Other things that have provided me with comfort during this pandemic and all the fractures in our social fabric have been some great Netflix series — I am currently watching Money Heist, healthy home cooking, attention to exercising every day, and thereby dropping 15 pounds, and a renewed commitment to reading books.
Thank you so much to Rabbi Shmuly and his team for inviting me to serve as a facilitator for the Valley Beit Midrash’s Scholars’ Circle. I was so excited to lead the latest installment of their book club, which took place earlier this week. Our discussion focused on Cilka’s Journey: A Novel by Heather Morris. This book was particularly meaningful to me given the difficult times we are living through. In light of what the novel’s main character, Cilka, had to endure, first at Auschwitz and then in Vorkuta, a gulag at the Northern tip of Russia in Siberia, my and our “discomfort” needs to be kept in the context of so much human misery throughout history. It reminds me to be very grateful for all I have. Even now.
ABOUT THE BOOK: Cilka is just sixteen years old when she is taken to Auschwitz-Birkenau Concentration Camp in 1942, where the commandant immediately notices how beautiful she is. Forcibly separated from the other women prisoners, Cilka learns quickly that power, even unwillingly taken, equals survival. When the war is over and the camp is liberated, freedom is not granted to Cilka: She is charged as a collaborator for sleeping with the enemy and sent to a Siberian prison camp. But did she really have a choice? And where do the lines of morality lie for Cilka, who was sent to Auschwitz when she was still a child?

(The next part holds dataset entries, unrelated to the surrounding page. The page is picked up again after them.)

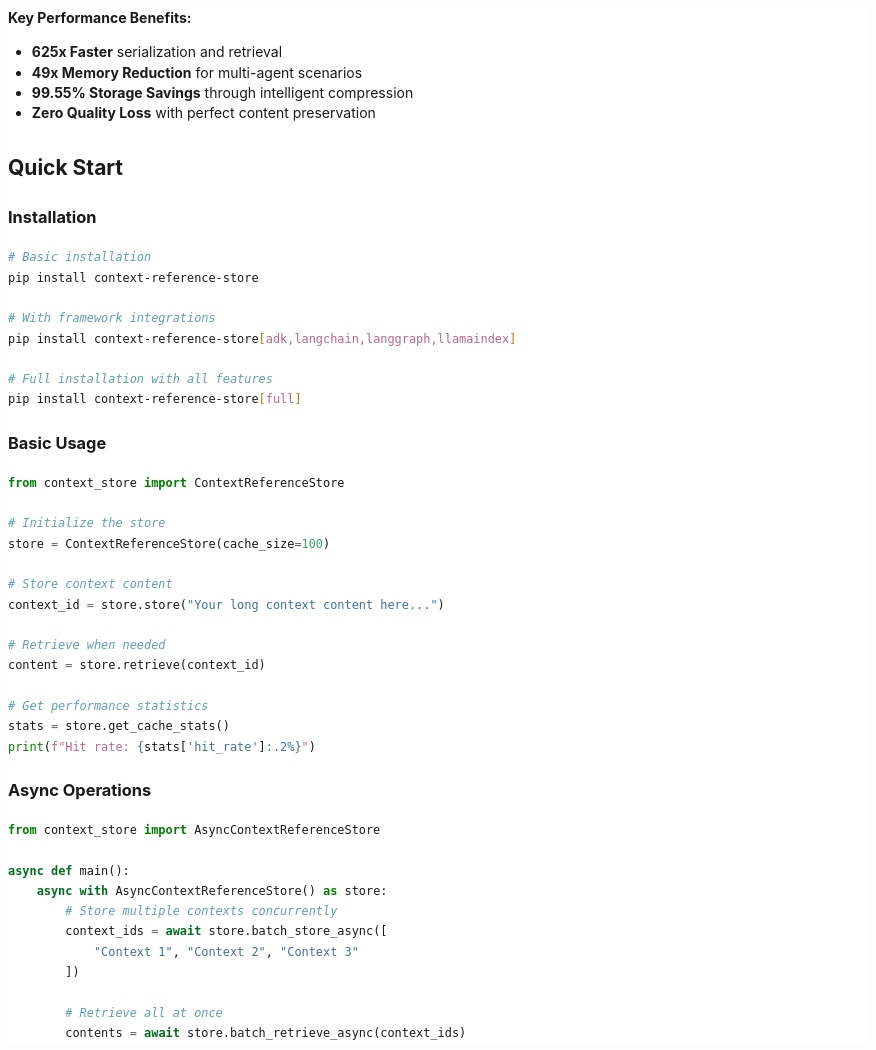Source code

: **Key Performance Benefits:**
- **625x Faster** serialization and retrieval
- **49x Memory Reduction** for multi-agent scenarios  
- **99.55% Storage Savings** through intelligent compression
- **Zero Quality Loss** with perfect content preservation

## Quick Start

### Installation

```bash
# Basic installation
pip install context-reference-store

# With framework integrations
pip install context-reference-store[adk,langchain,langgraph,llamaindex]

# Full installation with all features
pip install context-reference-store[full]
```

### Basic Usage

```python
from context_store import ContextReferenceStore

# Initialize the store
store = ContextReferenceStore(cache_size=100)

# Store context content
context_id = store.store("Your long context content here...")

# Retrieve when needed
content = store.retrieve(context_id)

# Get performance statistics
stats = store.get_cache_stats()
print(f"Hit rate: {stats['hit_rate']:.2%}")
```

### Async Operations

```python
from context_store import AsyncContextReferenceStore

async def main():
    async with AsyncContextReferenceStore() as store:
        # Store multiple contexts concurrently
        context_ids = await store.batch_store_async([
            "Context 1", "Context 2", "Context 3"
        ])

        # Retrieve all at once
        contents = await store.batch_retrieve_async(context_ids)
```

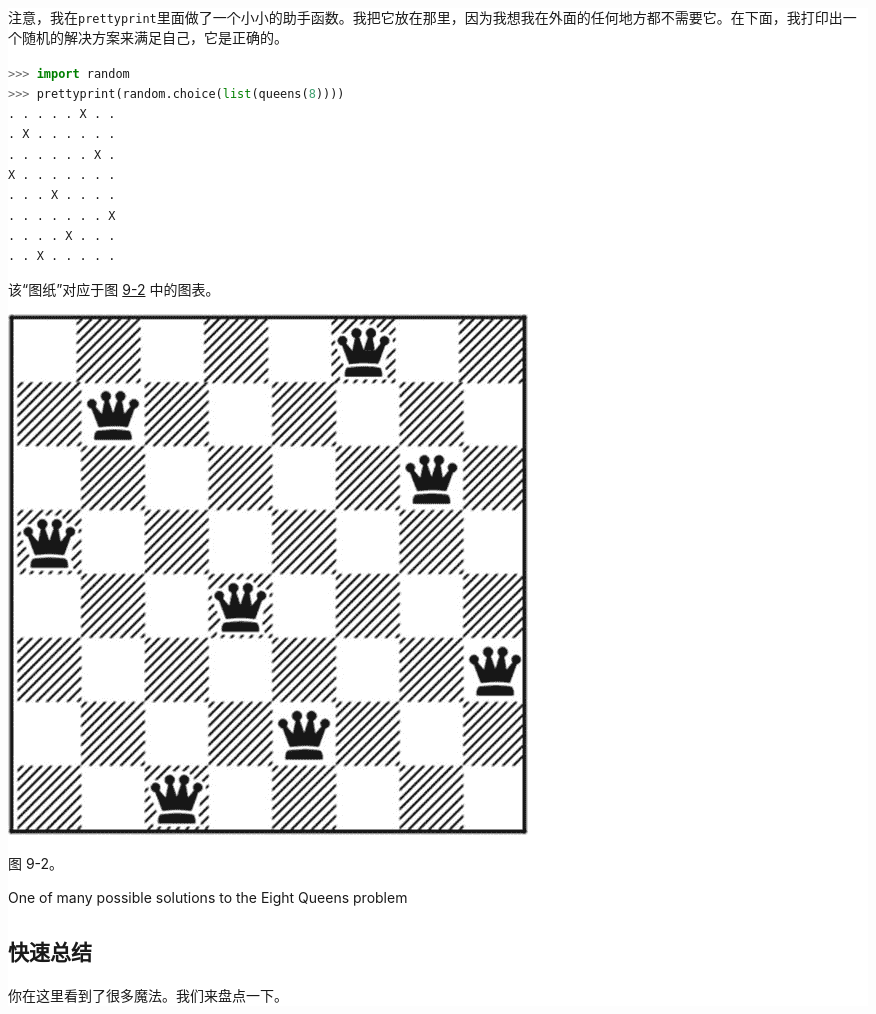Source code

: 注意，我在`prettyprint`里面做了一个小小的助手函数。我把它放在那里，因为我想我在外面的任何地方都不需要它。在下面，我打印出一个随机的解决方案来满足自己，它是正确的。

```py
>>> import random
>>> prettyprint(random.choice(list(queens(8))))
. . . . . X . .
. X . . . . . .
. . . . . . X .
X . . . . . . .
. . . X . . . .
. . . . . . . X
. . . . X . . .
. . X . . . . .

```

该“图纸”对应于图 [9-2](#Fig2) 中的图表。

![A326949_3_En_9_Fig2_HTML.jpg](img/A326949_3_En_9_Fig2_HTML.jpg)

图 9-2。

One of many possible solutions to the Eight Queens problem

## 快速总结

你在这里看到了很多魔法。我们来盘点一下。
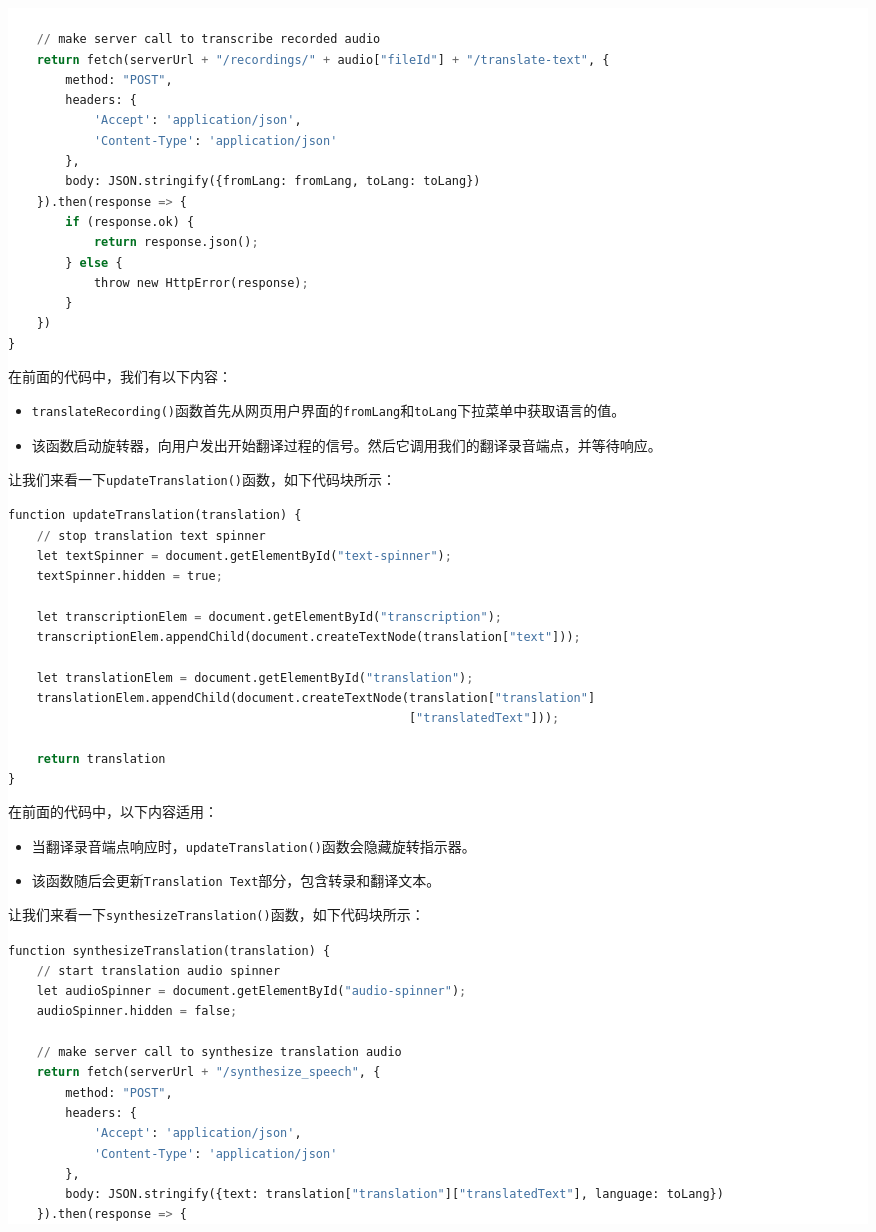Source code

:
 ```py

    // make server call to transcribe recorded audio
    return fetch(serverUrl + "/recordings/" + audio["fileId"] + "/translate-text", {
        method: "POST",
        headers: {
            'Accept': 'application/json',
            'Content-Type': 'application/json'
        },
        body: JSON.stringify({fromLang: fromLang, toLang: toLang})
    }).then(response => {
        if (response.ok) {
            return response.json();
        } else {
            throw new HttpError(response);
        }
    })
}
```

在前面的代码中，我们有以下内容：

+   `translateRecording()`函数首先从网页用户界面的`fromLang`和`toLang`下拉菜单中获取语言的值。

+   该函数启动旋转器，向用户发出开始翻译过程的信号。然后它调用我们的翻译录音端点，并等待响应。

让我们来看一下`updateTranslation()`函数，如下代码块所示：

```py
function updateTranslation(translation) {
    // stop translation text spinner
    let textSpinner = document.getElementById("text-spinner");
    textSpinner.hidden = true;

    let transcriptionElem = document.getElementById("transcription");
    transcriptionElem.appendChild(document.createTextNode(translation["text"]));

    let translationElem = document.getElementById("translation");
    translationElem.appendChild(document.createTextNode(translation["translation"]
                                                        ["translatedText"]));

    return translation
}
```

在前面的代码中，以下内容适用：

+   当翻译录音端点响应时，`updateTranslation()`函数会隐藏旋转指示器。

+   该函数随后会更新`Translation Text`部分，包含转录和翻译文本。

让我们来看一下`synthesizeTranslation()`函数，如下代码块所示：

```py
function synthesizeTranslation(translation) {
    // start translation audio spinner
    let audioSpinner = document.getElementById("audio-spinner");
    audioSpinner.hidden = false;

    // make server call to synthesize translation audio
    return fetch(serverUrl + "/synthesize_speech", {
        method: "POST",
        headers: {
            'Accept': 'application/json',
            'Content-Type': 'application/json'
        },
        body: JSON.stringify({text: translation["translation"]["translatedText"], language: toLang})
    }).then(response => {
```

This week’s Torah portion is Devarim (the words) as I mentioned earlier. In it, Moses’ message to his successor, Joshua, who will lead the people into the land of Israel is “Fear them not, for the Lord your G-d, He shall fight for you.” I think for me, feeling a sense of connection to something bigger and believing and trusting that goodness and light from the creator will prevail, does allow me to sleep better at night. I hope you too have faith and find peace in your connection to your people and your heritage.
I wish you all a Shabbat Shalom.
Light candles on Friday at 7:15pm. Shabbat ends on Saturday at 8:13pm.